_TASK GOAL_. Copy nothing but the lines below running from the line containing "Kadis Kesehatan" through the line containing "PWHI Bongkar Dugaan Komersialisasi Fasos", both end lines included.

DATA IN THIS EXERCISE: Begin

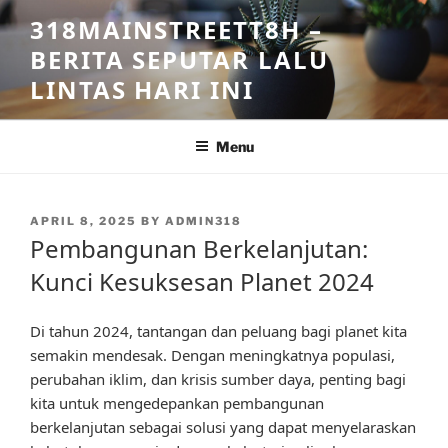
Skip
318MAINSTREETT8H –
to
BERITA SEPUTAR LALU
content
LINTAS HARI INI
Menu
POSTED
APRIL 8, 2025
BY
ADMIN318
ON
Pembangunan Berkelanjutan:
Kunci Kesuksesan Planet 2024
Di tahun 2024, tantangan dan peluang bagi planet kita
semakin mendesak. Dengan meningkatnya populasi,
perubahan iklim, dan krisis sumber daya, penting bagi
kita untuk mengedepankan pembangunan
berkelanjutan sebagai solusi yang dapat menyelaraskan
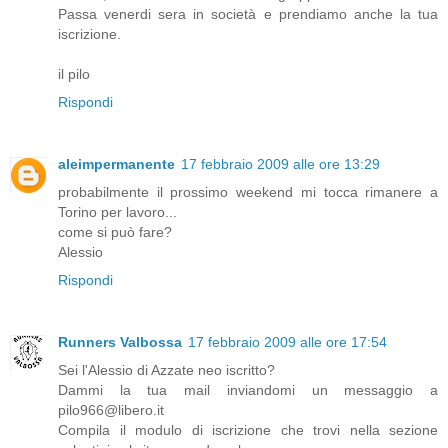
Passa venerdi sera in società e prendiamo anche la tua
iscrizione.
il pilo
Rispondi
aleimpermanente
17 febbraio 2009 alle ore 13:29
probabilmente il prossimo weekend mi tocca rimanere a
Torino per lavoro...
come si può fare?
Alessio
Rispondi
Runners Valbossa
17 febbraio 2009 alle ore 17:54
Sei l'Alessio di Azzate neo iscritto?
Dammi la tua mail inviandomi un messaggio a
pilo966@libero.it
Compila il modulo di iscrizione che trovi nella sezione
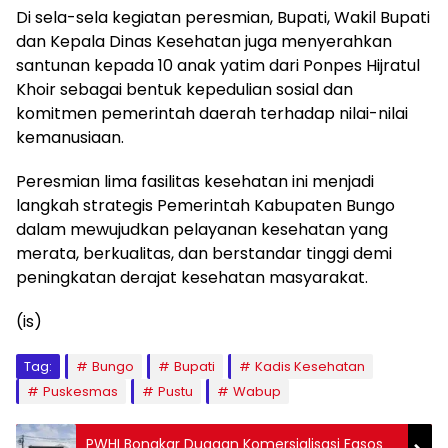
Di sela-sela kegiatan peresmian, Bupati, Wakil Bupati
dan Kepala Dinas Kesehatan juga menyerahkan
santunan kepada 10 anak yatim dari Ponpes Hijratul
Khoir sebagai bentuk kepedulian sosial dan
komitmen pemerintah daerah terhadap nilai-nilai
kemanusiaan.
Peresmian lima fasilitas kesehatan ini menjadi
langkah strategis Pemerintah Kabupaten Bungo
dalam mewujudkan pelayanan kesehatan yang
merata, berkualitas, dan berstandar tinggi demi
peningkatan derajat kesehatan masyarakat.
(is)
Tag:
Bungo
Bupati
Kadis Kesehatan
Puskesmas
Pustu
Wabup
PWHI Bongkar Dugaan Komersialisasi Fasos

DATA IN THIS EXERCISE: End
DATA IN THIS EXERCISE: Begin

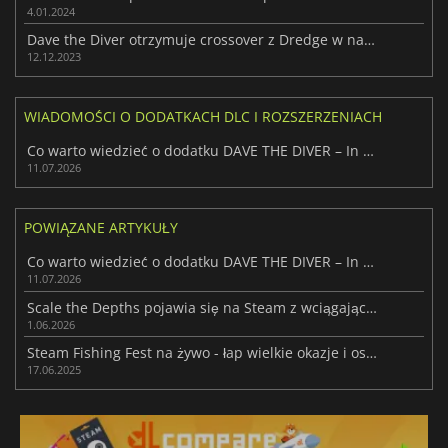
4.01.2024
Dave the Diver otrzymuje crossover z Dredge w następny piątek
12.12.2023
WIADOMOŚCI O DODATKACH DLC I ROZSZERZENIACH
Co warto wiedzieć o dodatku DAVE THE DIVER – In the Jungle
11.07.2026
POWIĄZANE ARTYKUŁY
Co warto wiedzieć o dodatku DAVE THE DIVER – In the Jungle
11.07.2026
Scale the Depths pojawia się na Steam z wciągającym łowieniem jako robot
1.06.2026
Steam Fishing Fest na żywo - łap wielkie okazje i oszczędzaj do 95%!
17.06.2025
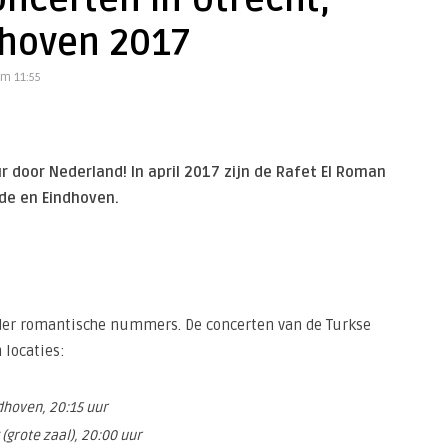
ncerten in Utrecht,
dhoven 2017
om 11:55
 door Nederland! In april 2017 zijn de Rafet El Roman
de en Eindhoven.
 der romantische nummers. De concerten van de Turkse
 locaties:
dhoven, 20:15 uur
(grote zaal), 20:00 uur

DATA IN THIS EXERCISE: End
DATA IN THIS EXERCISE: Begin

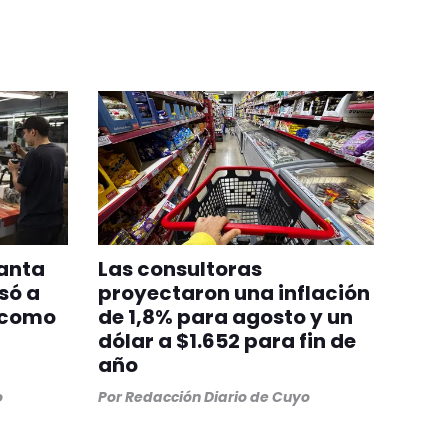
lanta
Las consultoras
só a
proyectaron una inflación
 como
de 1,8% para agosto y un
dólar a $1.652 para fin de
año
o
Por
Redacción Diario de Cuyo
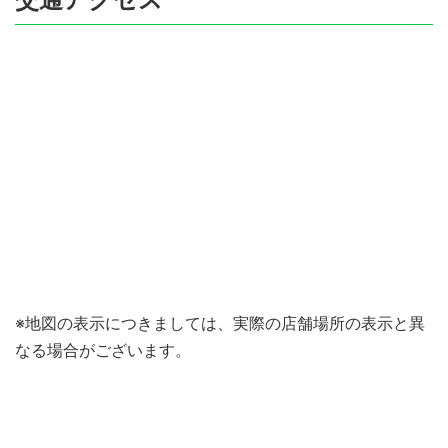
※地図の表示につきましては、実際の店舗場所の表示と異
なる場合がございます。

DATA IN THIS EXERCISE: End

_EXERCISE OUTPUT_.
Kadis Kesehatan
Puskesmas
Pustu
Wabup
PWHI Bongkar Dugaan Komersialisasi Fasos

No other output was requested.